文書抜粋
++++++++++++++++++++

Film6『裏切りのサーカス』(執筆者・三橋曉)

 
ミステリ試写室 film 6 裏切りのサーカス






ミステリ好きでも、誰もが一度は途中で挫折した経験があるに違いない作家。そう、スパイ小説の巨匠、ジョン・ル・カレである。かくいうわたしにも苦〜い記憶が。しかも一度ならず二度までも…。
パナマの仕立屋」や「ナイロビの蜂」など、九十年代以降の作品しか知らない読者は想像がつきにくいかもしれないが、かつてル・カレは読者にとって手ごわい作家の最右翼だった。その極めつけのひとつが、『ティンカー、テイラー、ソルジャー、スパイ』(1974)である。この映画『裏切りのサーカス』は、それを原作としている。
では、予告編からどうぞ。






ブダベストでの作戦の失敗から、上司とともに組織から追放の憂き目にあっていた元情報部員のスマイリー(ゲイリー・オールドマン)に、思いがけず名誉回復の機会が訪れた。突然の呼び出しで、政府の次官から深刻なスパイ疑惑の解明を依頼される。〝もぐら〟と呼ばれる二重スパイを狩り出すことが彼の仕事となった。
容疑者は4名。いずれも〈サーカス〉こと英国情報部の上層部に身をおく重要人物で、マザーグースの歌に見立てて、彼らはティンカー(トビー・ジョーンズ)、テイラー(コリン・ファース)、ソルジャー(キアラン・ハインズ)、プアマン(デヴィッド・デンシック)と呼ばれた。やり手の情報部員ギラム(ベネディクト・カンバーバッチ)のサポートを得て、スマイリーは裏切り者のあぶり出しにかかるが、その影には宿敵であるソ連情報部のカーラの姿がちらついて。
デビュー作の『死者にかかってきた電話』(1961)から『影の巡礼者』(1990)まで、ジョージ・スマイリーの登場する長編はこれまでに8作が書かれているが、そのうち七十年代に発表された〝スマイリー3部作〟は、スパイスリラー史上の最高峰に位置づけられている。その一角を占める本作は、英国情報部内の情報がクレムリンに筒抜けになっていたとして世間を騒がせた有名なキム・フィルビー事件に材をとっていることから、グレアム・グリーンの『ヒューマン・ファクター』と並び称されてきた作品だ。
七十年代末期に一度BBCがテレビドラマ化していて(ちなみにスマイリー役はアレック・ギネス)、その時は6時間を超える全7話構成だった。それに較べて今回の『裏切りのサーカス』のほぼ2時間というコンパクトな長さに、あの複雑な原作のどこをどう端折ればそこまで短く出来るのかという素朴な疑問がまず浮かんだ。

++++++++++++++++++++

データ抜粋

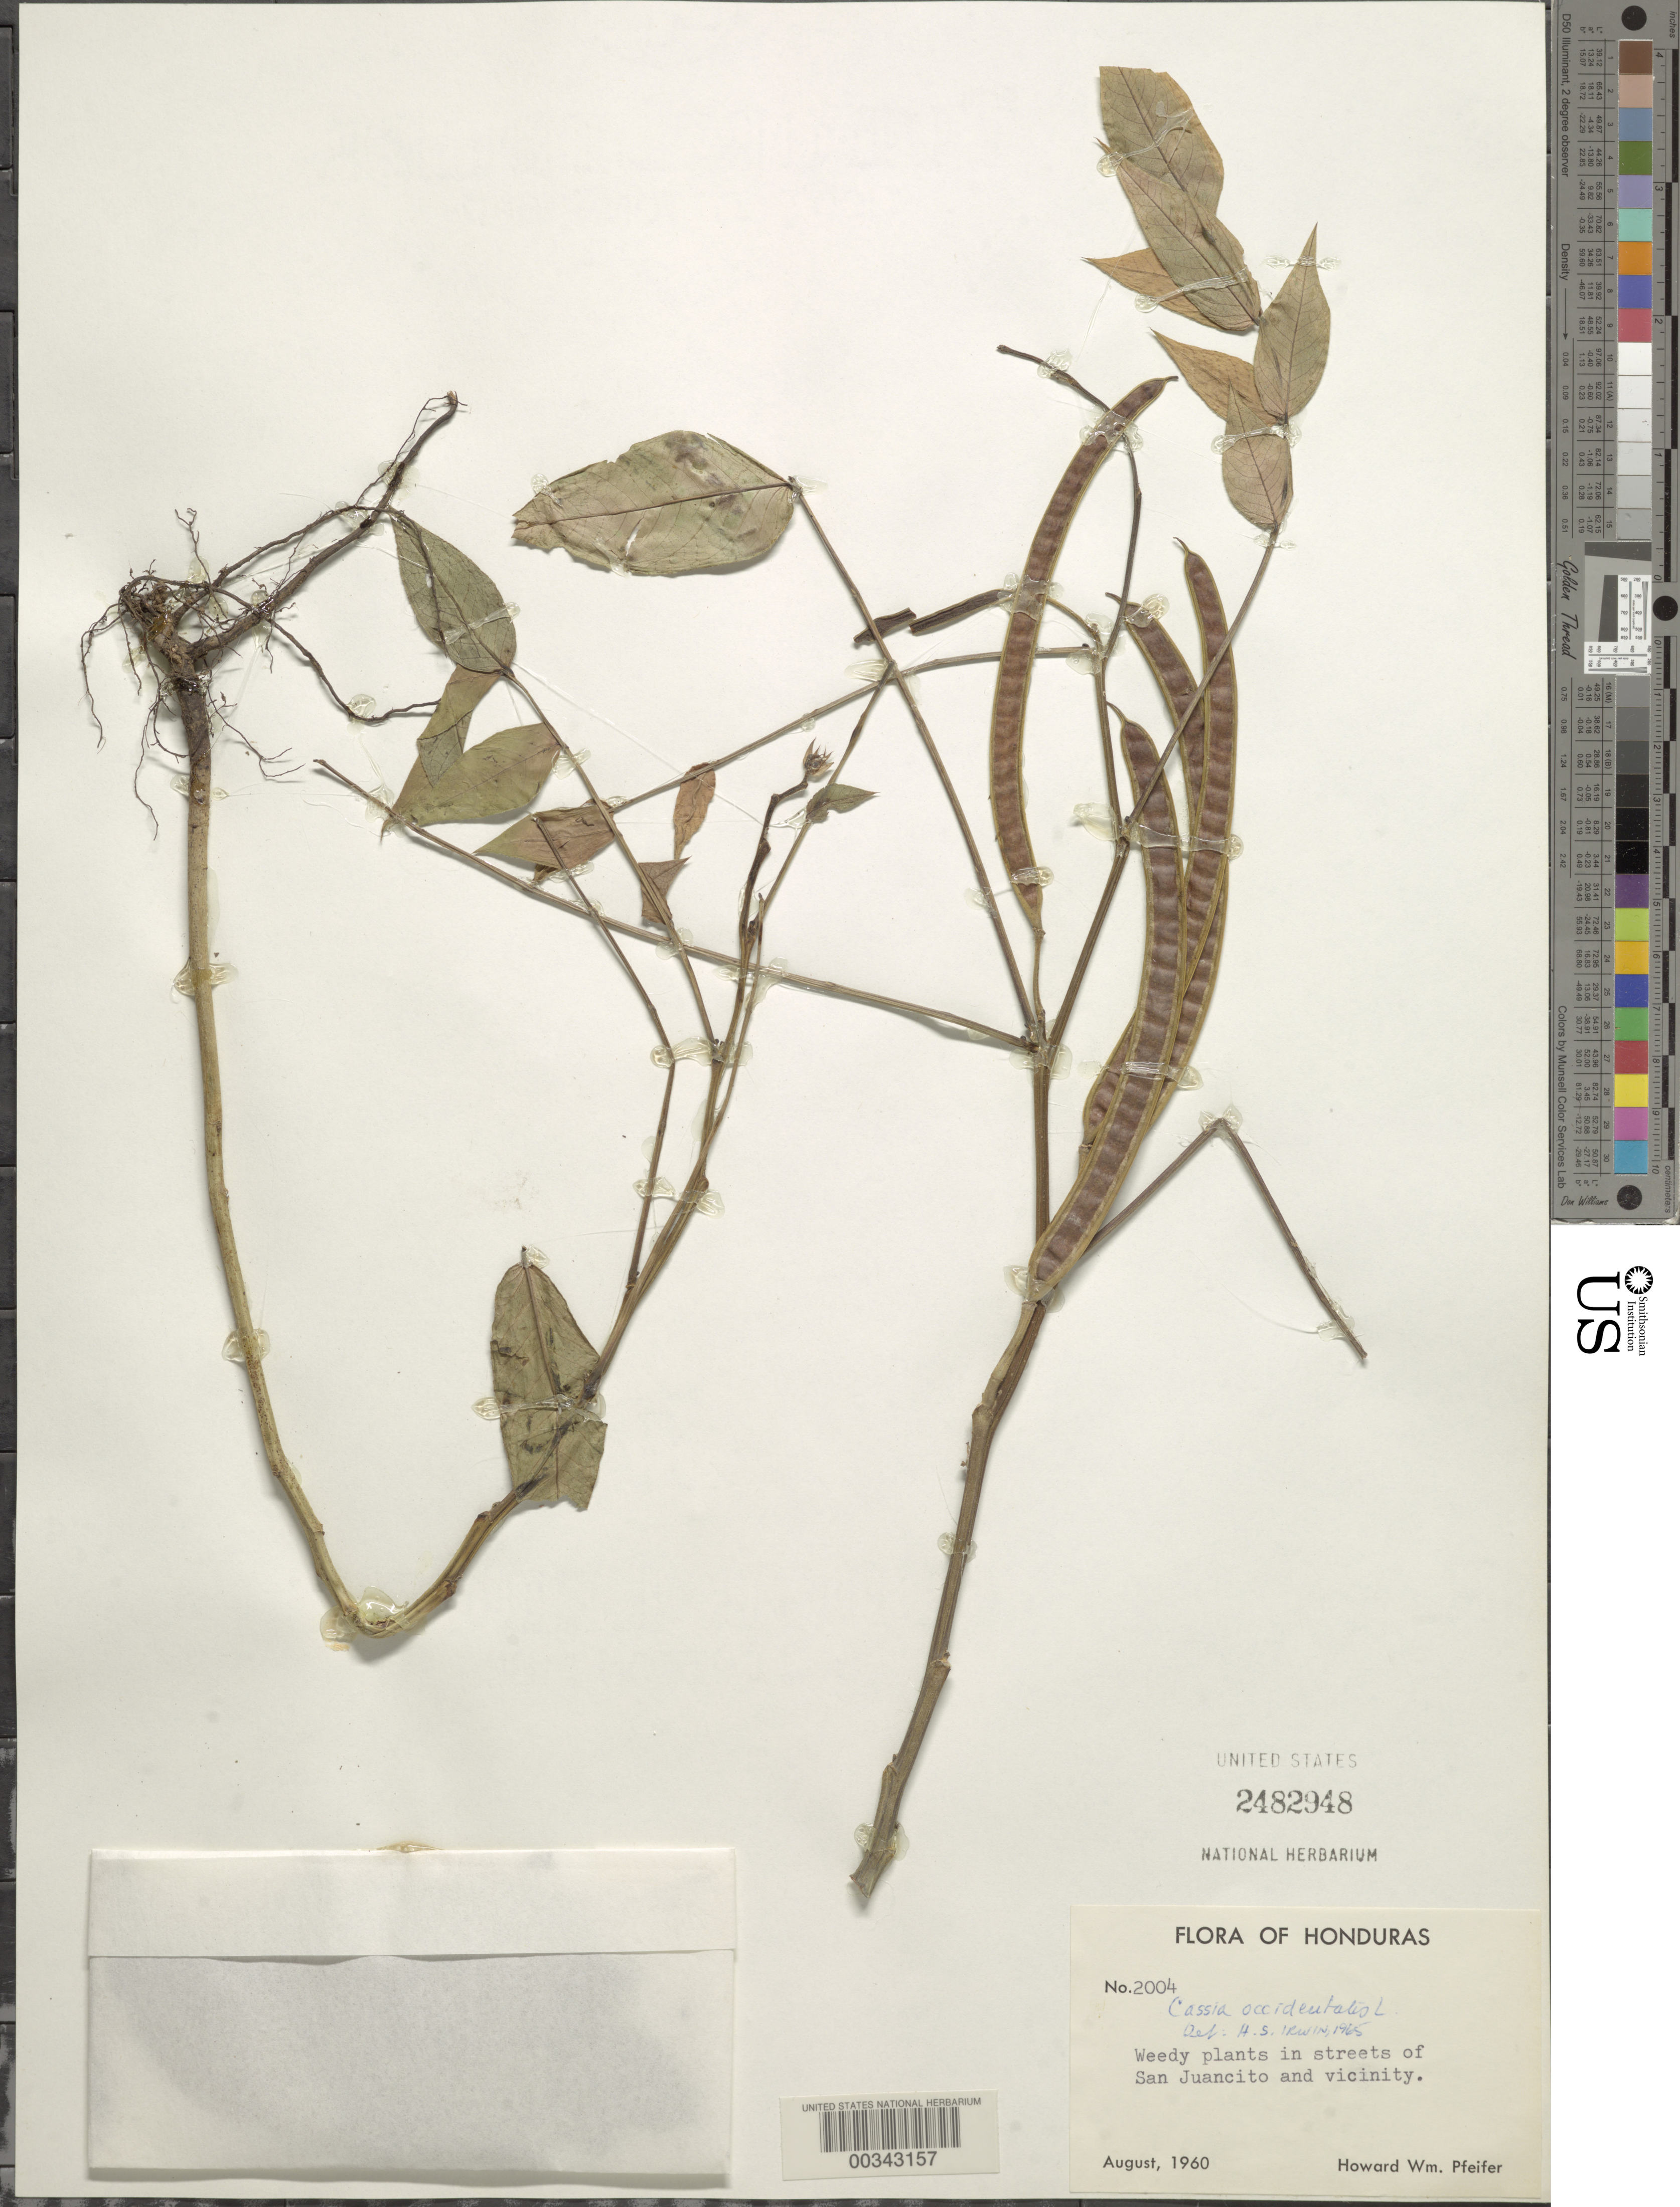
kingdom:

++++++++++++++++++++

課題の条件
A. 映画紹介文の「Film6『裏切りのサーカス』(執筆者・三橋曉)」から「では、予告編からどうぞ。」までを、「作家」を「小説家」に置き換えて書き直せ。
B. 映画紹介文で、容疑者4名に付けられた呼び名をすべて挙げること。
C. 映画紹介文にある「そう、スパイ小説の巨匠、ジョン・ル・カレである。」という一文を英語に訳せ。
データは使わなくてよい。

想定解答
A.
Film6『裏切りのサーカス』(執筆者・三橋曉)

 
ミステリ試写室 film 6 裏切りのサーカス






ミステリ好きでも、誰もが一度は途中で挫折した経験があるに違いない小説家。そう、スパイ小説の巨匠、ジョン・ル・カレである。かくいうわたしにも苦〜い記憶が。しかも一度ならず二度までも…。
パナマの仕立屋」や「ナイロビの蜂」など、九十年代以降の作品しか知らない読者は想像がつきにくいかもしれないが、かつてル・カレは読者にとって手ごわい小説家の最右翼だった。その極めつけのひとつが、『ティンカー、テイラー、ソルジャー、スパイ』(1974)である。この映画『裏切りのサーカス』は、それを原作としている。
では、予告編からどうぞ。

B. ティンカー、テイラー、ソルジャー、プアマン

C. Yes, it is John le Carré, the master of the spy novel.